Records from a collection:
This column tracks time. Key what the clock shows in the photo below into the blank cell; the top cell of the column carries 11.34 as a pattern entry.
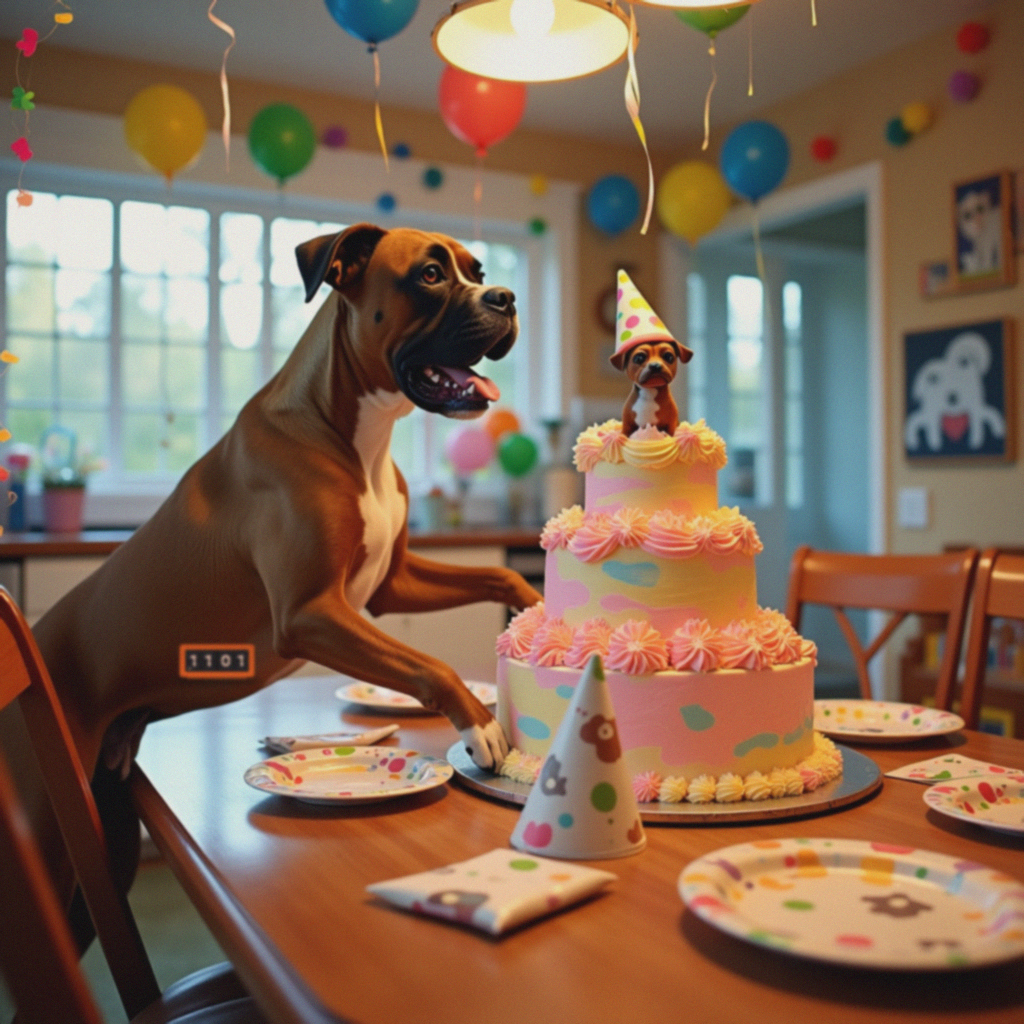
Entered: 11.01
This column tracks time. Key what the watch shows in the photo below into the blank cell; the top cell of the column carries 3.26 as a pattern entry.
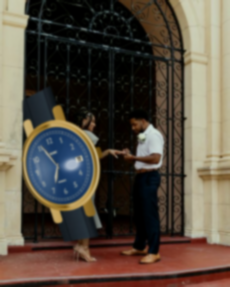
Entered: 6.56
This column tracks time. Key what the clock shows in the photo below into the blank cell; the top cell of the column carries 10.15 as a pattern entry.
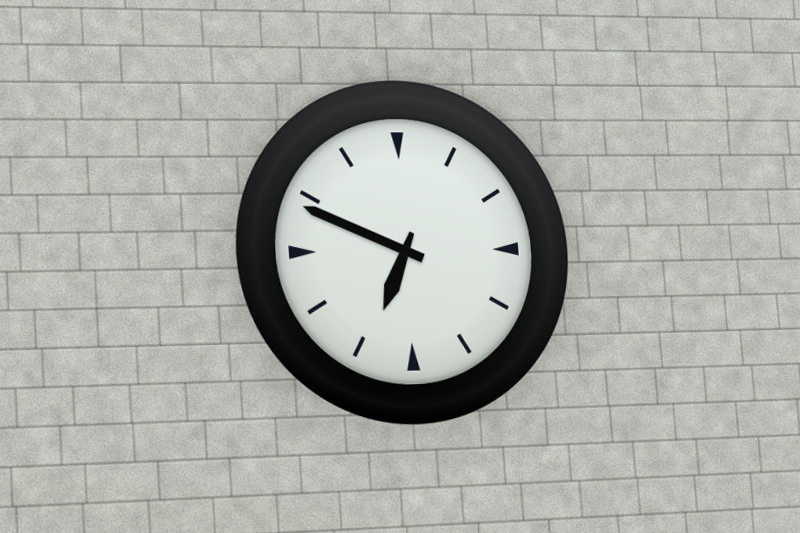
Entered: 6.49
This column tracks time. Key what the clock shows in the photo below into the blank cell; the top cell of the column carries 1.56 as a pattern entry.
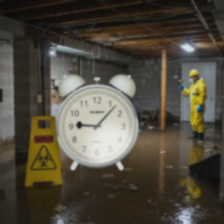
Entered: 9.07
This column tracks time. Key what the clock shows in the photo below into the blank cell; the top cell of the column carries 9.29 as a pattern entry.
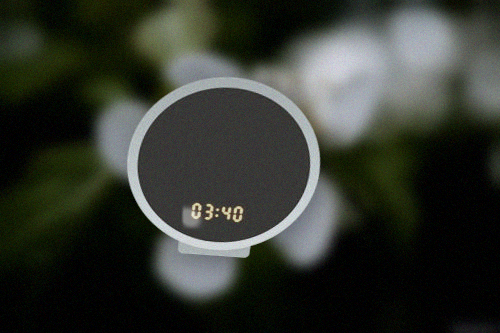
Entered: 3.40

- _AIM OF THE EXERCISE_
Recast the stretch of material above, from the line containing "9.29 as a pattern entry." through the end, as a JSON list of strings with one string per line and blank lines omitted. Leave the pictures out.

- _THE RESPONSE_
[
  "This column tracks time. Key what the clock shows in the photo below into the blank cell; the top cell of the column carries 9.29 as a pattern entry.",
  "Entered: 3.40"
]